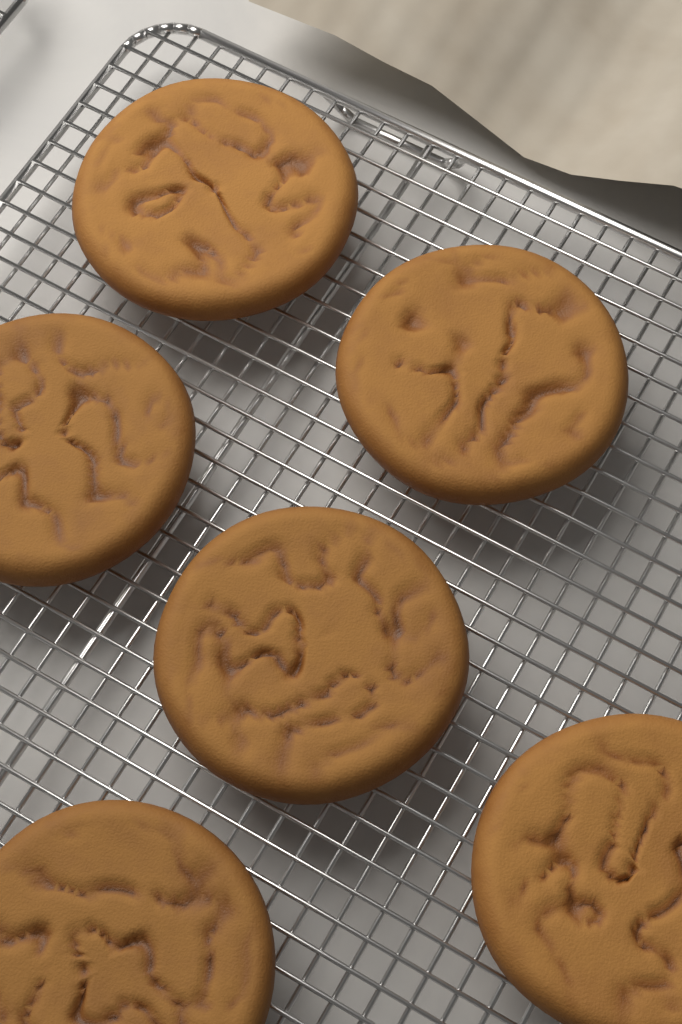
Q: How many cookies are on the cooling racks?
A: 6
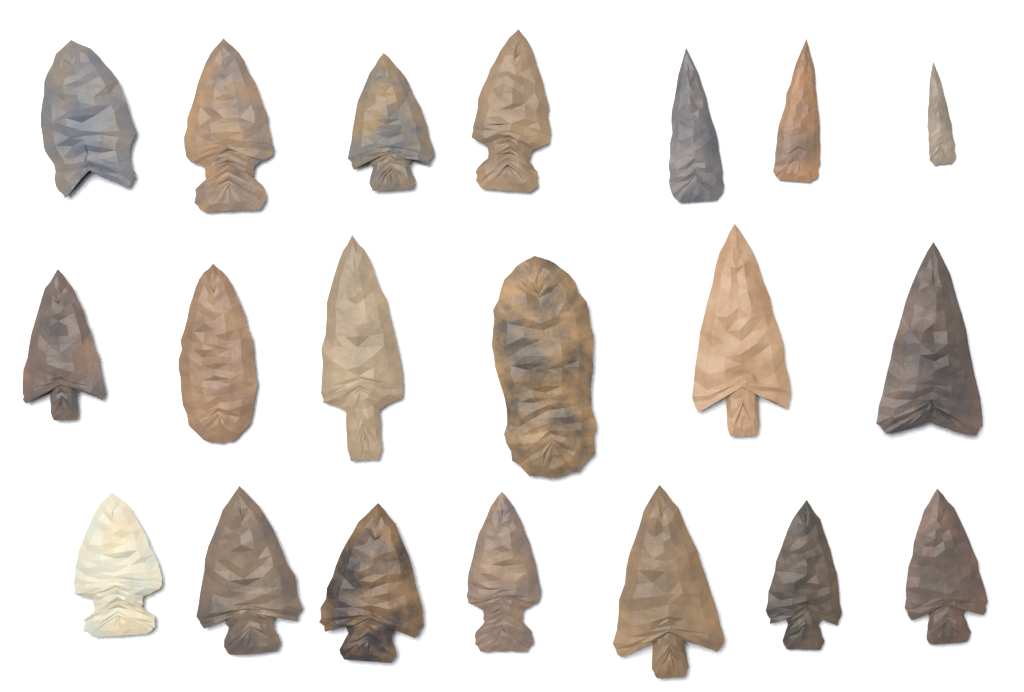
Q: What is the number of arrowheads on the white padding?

◆ ◆ ◆ ◆

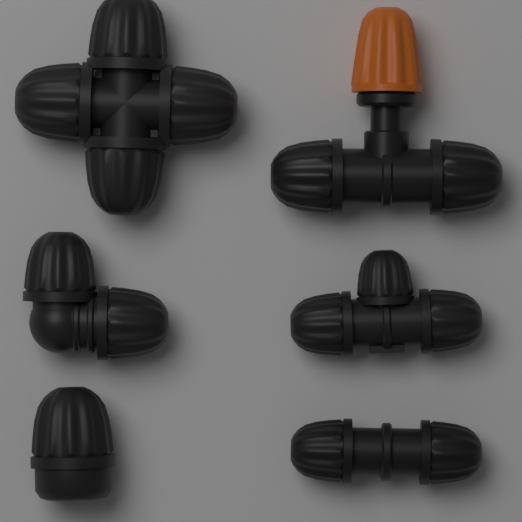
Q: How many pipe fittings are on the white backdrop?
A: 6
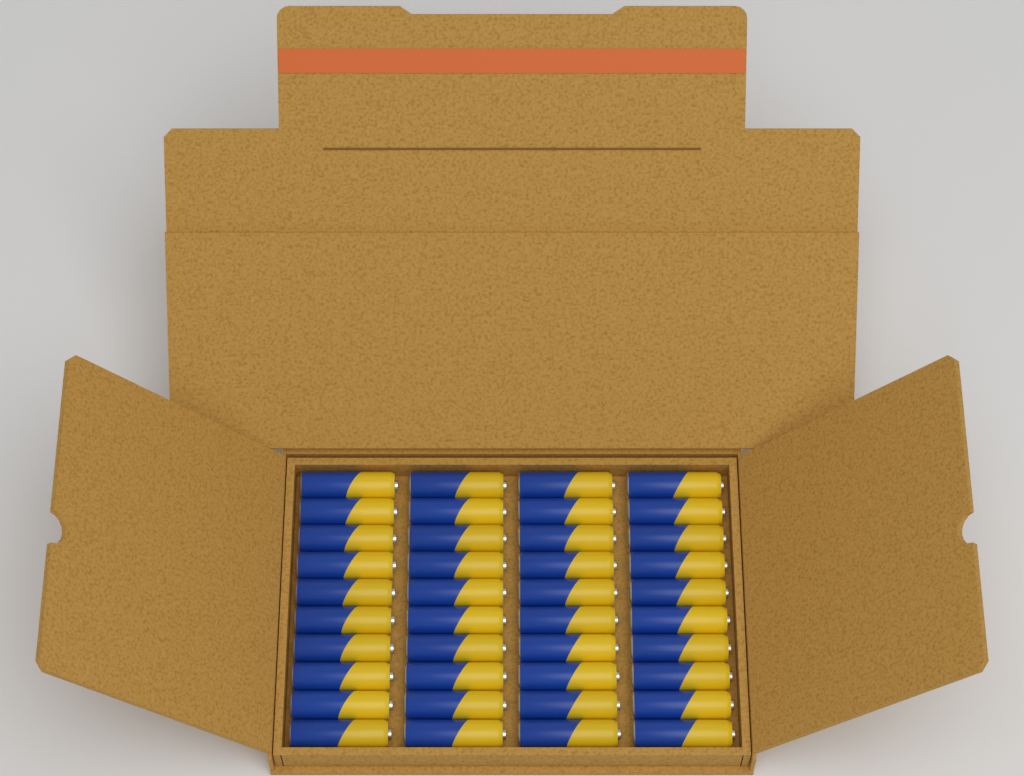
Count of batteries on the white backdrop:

◆ ◆ ◆ ◆

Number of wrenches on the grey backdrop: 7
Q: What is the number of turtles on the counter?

◆ ◆ ◆ ◆

Please transcribe the lines, starting at the line that contains "Number of wrenches on the grey backdrop: 7" and stopping after the line that contains "Q: What is the number of turtles".

> [Solution for this problem]:
Number of wrenches on the grey backdrop: 7
Q: What is the number of turtles on the counter?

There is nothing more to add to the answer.